The findings of the report published in PLOS Medicine have implications for the British Government's desire to implement a seven-day NHS service. Funding given to GP surgeries to extend their hours may reduce demand on emergency hospital service especially at the weekend – but the cost of doing so may outweigh the benefits.
The study analysed data from nearly three million patients from 525 GP surgeries in North West England. NHS England (Greater Manchester) provided £3.1 million to enable 56 GP surgeries to open longer in the evening and at the weekend during 2014. These 56 surgeries had 346.024 patients in total, while the wider patient population in the non-funded 469 surgeries was 2,596,330.
The research team looked at total emergency department visits by each cohort; the extended-access GP surgeries had a 26.4 percent relative reduction in patient-initiated emergency department visits for minor problems – equating to nearly 11,000 fewer visits.
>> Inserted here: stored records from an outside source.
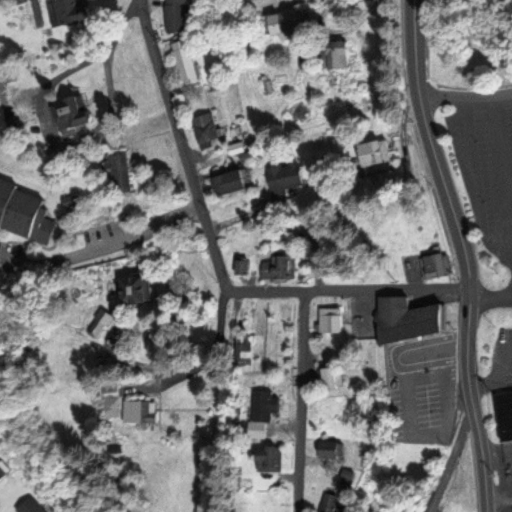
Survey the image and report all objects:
building: (18, 2)
building: (67, 11)
building: (178, 15)
building: (288, 24)
building: (339, 55)
building: (188, 62)
building: (72, 114)
building: (208, 129)
road: (183, 144)
building: (378, 156)
building: (121, 174)
building: (287, 178)
building: (234, 183)
building: (25, 212)
road: (458, 254)
building: (435, 267)
building: (280, 268)
road: (347, 290)
building: (137, 291)
building: (410, 320)
building: (332, 323)
building: (331, 349)
building: (245, 350)
building: (333, 379)
road: (302, 402)
building: (266, 406)
building: (140, 414)
building: (505, 416)
building: (332, 450)
building: (269, 459)
building: (4, 472)
building: (267, 503)
building: (329, 503)
building: (31, 506)
building: (455, 508)
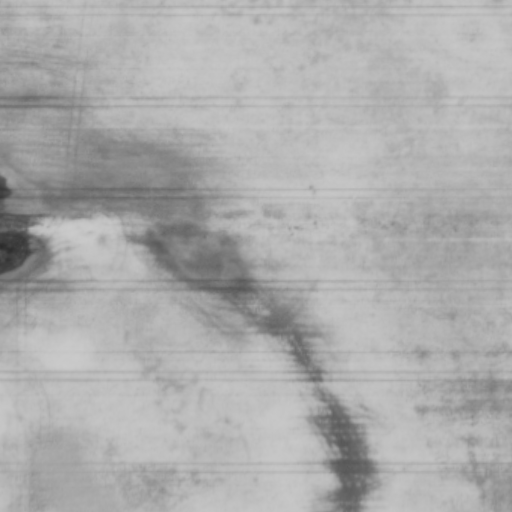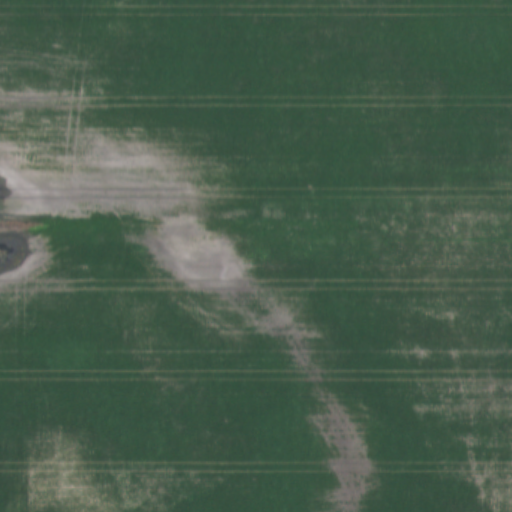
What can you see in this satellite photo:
crop: (255, 103)
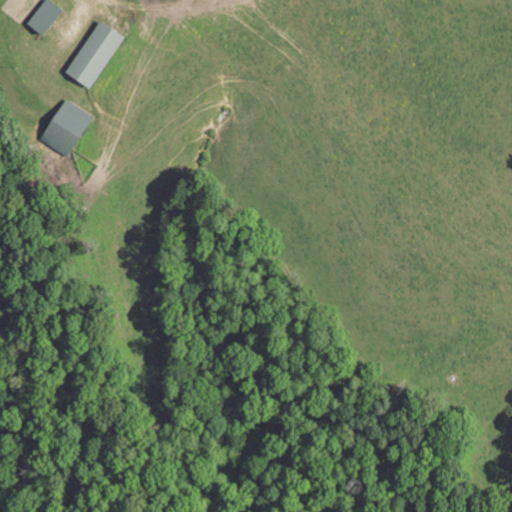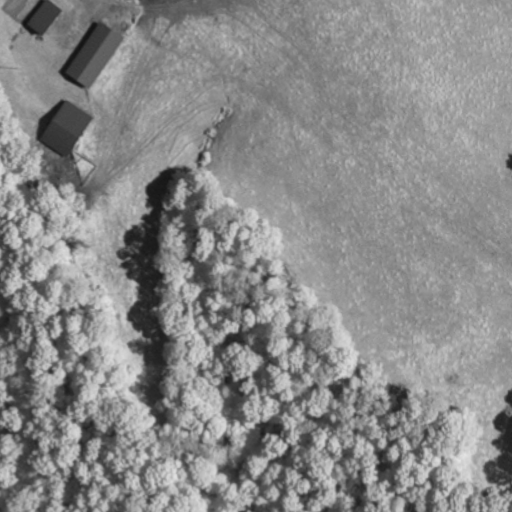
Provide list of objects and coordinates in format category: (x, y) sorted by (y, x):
building: (48, 16)
building: (98, 54)
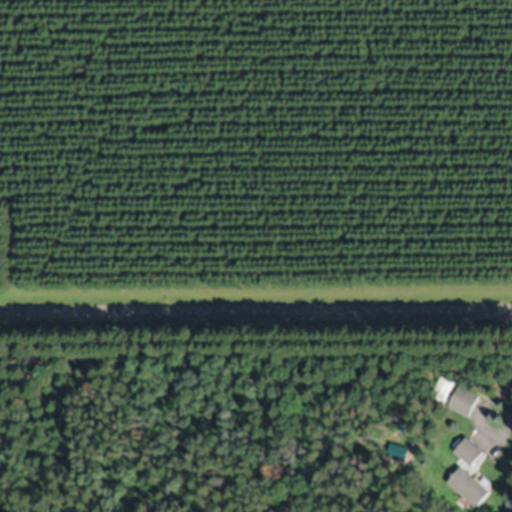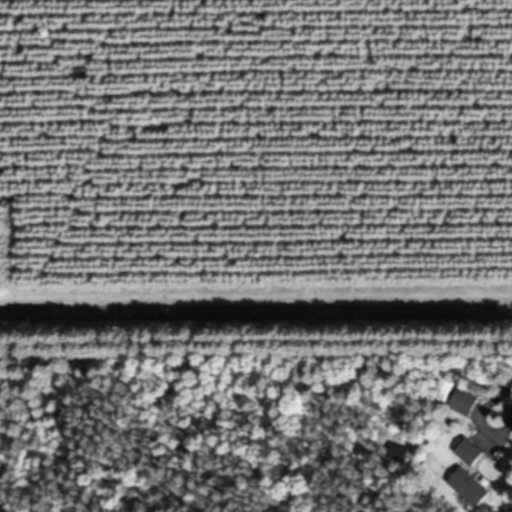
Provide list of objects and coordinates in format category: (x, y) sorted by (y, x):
road: (256, 308)
building: (442, 389)
building: (465, 401)
building: (469, 452)
building: (469, 487)
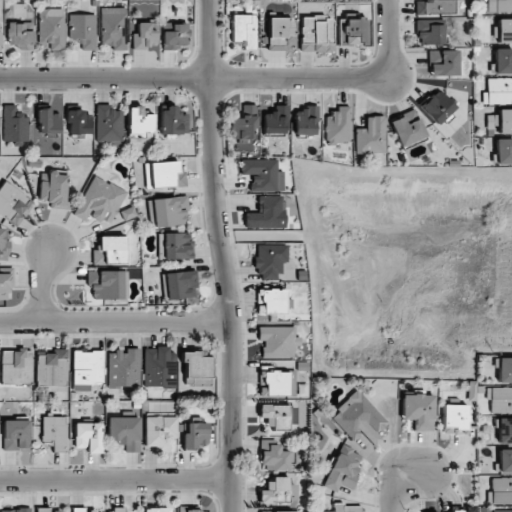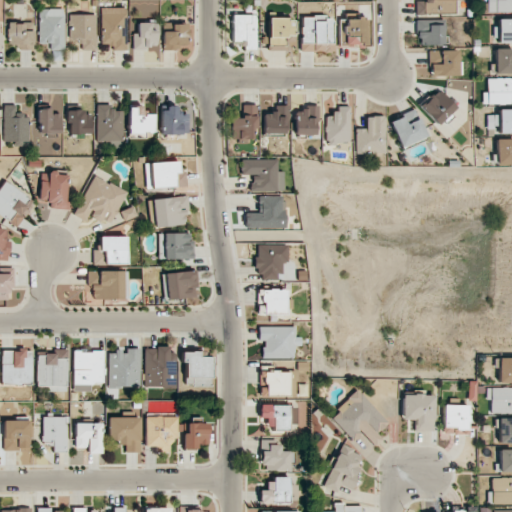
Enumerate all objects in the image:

The cost saved by those fewer admissions was only £767,976 – less than a quarter of the extra funds allocated to surgeries to extend their hours.
However, the study solely focused on emergency department admissions, and did not collect any data on health outcomes – either from a post-A&E visit or from seeing a GP in extended hours. Therefore the analysis does not take into consideration the potential benefits to those patients using additional appointments who would not have visited emergency departments otherwise.
William Whittaker, Research Fellow in Health Economics at The University of Manchester, was the lead author of the report and notes caution for 7-day services if solely aimed at reducing emergency department visits.
"There's a need for evidence that 7-day primary care has benefits to patients as on the basis of emergency department savings alone, extending primary care is unlikely to be cost-effective.
"Our study suggests that extending opening hours in primary care may be a useful addition to policies aiming to reduce pressures on hospital services, potentially reducing patient-initiated use of the emergency department for minor problems–but at a significant cost," Mr Whittaker concluded.